U.N. says 120,000 Sudanese in Chad, needs more funds
GENEVA, May 14 (Reuters) – The United Nations said on Friday more Sudanese refugees fleeing conflict in Darfur had arrived in Chad and appealed for funds to move them further away from cross-border militia raids.
The U.N. refugee agency said it had already moved 68,000 Sudanese to camps in Chad’s interior, but was racing to resettle the rest before heavy rains turn roads to mud in a few weeks.
It said about 120,000 were now in Chad, up about 10,000 from its previous estimate of Sudanese having fled across the border since February 2003.
They escaped fighting in the western Darfur region, where aid officials say Arab militias, backed by the Sudanese military, have been killing, raping and looting in a region where rebels launched a revolt last year.
Sudan has denied its involvement but several human rights groups have said its army backs the militias.
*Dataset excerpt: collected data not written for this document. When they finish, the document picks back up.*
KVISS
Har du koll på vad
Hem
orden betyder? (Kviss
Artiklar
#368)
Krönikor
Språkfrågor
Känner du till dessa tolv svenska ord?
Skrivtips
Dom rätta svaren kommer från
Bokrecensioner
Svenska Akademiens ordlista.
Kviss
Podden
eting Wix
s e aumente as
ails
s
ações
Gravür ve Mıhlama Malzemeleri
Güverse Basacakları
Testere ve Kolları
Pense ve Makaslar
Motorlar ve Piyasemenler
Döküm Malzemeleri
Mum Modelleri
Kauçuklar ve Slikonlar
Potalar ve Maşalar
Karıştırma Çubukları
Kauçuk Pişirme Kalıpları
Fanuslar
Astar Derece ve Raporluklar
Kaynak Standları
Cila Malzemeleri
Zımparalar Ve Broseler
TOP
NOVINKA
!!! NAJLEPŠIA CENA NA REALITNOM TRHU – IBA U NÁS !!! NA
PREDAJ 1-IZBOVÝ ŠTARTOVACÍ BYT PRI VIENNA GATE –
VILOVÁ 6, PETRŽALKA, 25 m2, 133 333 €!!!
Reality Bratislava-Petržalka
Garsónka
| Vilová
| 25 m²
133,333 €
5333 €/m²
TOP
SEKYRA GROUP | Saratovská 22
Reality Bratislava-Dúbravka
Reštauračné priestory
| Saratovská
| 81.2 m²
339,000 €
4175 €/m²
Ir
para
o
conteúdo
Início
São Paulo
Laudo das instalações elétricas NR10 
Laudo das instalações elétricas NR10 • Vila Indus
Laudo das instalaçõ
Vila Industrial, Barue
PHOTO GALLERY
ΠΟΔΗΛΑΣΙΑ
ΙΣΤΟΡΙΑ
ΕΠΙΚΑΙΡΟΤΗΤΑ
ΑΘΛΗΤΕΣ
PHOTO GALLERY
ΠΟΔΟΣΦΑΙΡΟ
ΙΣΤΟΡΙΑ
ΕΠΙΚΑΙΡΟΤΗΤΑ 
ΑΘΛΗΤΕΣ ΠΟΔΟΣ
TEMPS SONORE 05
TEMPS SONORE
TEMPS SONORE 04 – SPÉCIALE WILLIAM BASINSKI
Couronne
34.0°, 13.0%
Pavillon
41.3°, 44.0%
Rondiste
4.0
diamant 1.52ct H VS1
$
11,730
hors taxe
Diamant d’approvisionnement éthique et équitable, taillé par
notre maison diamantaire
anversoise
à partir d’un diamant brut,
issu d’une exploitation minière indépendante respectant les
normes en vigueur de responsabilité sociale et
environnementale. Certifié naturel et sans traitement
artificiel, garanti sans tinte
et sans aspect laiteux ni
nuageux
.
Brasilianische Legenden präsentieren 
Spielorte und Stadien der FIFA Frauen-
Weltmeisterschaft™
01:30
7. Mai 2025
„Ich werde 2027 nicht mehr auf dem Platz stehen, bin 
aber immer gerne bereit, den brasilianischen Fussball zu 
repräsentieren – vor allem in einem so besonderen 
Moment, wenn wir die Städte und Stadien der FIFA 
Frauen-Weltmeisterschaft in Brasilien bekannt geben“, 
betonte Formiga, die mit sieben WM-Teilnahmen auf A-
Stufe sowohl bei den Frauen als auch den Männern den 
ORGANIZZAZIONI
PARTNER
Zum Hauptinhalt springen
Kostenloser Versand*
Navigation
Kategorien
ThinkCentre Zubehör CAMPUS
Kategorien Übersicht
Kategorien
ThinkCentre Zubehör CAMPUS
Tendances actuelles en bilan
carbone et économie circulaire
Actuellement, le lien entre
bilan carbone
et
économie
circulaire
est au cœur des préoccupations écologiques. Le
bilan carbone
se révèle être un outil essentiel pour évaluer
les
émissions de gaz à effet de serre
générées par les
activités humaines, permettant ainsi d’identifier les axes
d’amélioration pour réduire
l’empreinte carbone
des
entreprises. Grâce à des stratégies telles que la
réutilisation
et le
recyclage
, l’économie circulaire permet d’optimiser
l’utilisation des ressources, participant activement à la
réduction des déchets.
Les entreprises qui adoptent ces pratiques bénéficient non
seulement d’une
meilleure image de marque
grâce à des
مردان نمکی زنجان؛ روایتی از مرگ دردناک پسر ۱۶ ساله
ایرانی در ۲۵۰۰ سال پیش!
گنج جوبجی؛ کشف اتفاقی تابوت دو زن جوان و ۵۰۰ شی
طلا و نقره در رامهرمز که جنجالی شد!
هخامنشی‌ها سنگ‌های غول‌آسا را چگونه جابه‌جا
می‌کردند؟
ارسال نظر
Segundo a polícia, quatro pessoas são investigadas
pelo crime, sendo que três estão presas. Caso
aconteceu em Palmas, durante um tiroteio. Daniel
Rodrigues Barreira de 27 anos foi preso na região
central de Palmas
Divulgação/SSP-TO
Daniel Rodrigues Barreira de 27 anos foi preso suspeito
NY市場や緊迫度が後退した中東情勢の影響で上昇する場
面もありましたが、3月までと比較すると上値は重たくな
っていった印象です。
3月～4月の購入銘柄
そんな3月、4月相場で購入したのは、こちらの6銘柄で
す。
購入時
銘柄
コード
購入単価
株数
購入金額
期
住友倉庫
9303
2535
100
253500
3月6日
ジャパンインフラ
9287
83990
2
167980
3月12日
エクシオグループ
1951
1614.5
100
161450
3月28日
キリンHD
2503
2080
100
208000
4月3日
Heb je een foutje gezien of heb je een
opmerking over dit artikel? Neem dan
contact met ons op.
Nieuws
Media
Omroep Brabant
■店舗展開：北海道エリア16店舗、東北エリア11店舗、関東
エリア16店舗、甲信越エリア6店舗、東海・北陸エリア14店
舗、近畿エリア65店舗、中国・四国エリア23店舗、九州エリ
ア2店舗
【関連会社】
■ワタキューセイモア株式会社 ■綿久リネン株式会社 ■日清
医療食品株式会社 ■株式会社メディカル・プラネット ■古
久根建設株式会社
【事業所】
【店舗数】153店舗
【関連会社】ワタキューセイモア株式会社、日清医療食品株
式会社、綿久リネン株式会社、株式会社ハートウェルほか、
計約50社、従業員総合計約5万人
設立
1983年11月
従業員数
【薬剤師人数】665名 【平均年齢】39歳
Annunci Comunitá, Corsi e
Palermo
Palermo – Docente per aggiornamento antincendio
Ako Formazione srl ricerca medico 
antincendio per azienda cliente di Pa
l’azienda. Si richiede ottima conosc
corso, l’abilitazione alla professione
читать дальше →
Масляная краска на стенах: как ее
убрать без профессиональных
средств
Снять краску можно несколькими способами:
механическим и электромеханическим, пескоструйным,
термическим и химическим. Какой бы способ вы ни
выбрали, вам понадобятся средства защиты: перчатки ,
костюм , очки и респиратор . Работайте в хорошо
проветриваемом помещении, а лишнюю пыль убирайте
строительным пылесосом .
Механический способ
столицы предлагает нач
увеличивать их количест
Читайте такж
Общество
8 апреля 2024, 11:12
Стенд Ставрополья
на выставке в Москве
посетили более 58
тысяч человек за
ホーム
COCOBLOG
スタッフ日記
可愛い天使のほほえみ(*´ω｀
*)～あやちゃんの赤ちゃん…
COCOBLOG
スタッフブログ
Chad said on Sunday militias had carried out fresh incursions into its territory and warned the Khartoum government to stop such attacks.
“It is vital that we move people quickly away from the border as the border situation is very tense. Refugees are under threat of incursions from the Sudanese side,” Kris Janowski, of the U.N. High Commissioner for Refugees (UNHCR), told reporters.
“An urgent injection of new funds is crucial to keep our programmes running and meet the looming deadline of the onset of heavy rains that will block roads and cut access to the refugees.”
An estimated one million people are displaced within Darfur, the largest humanitarian emergency facing the world, according to the United Nations.
U.N. High Commissioner for Refugees Ruud Lubbers is expected to discuss Darfur next week with U.S. Secretary of State Colin Powell in Washington, the U.N. spokesman said.
The U.N. refugee agency said it had spent all of the $13 million it had received towards its appeal for $21 million for the Darfur refugees. The United States is the largest donor, having contributed $5 million to its operation this year.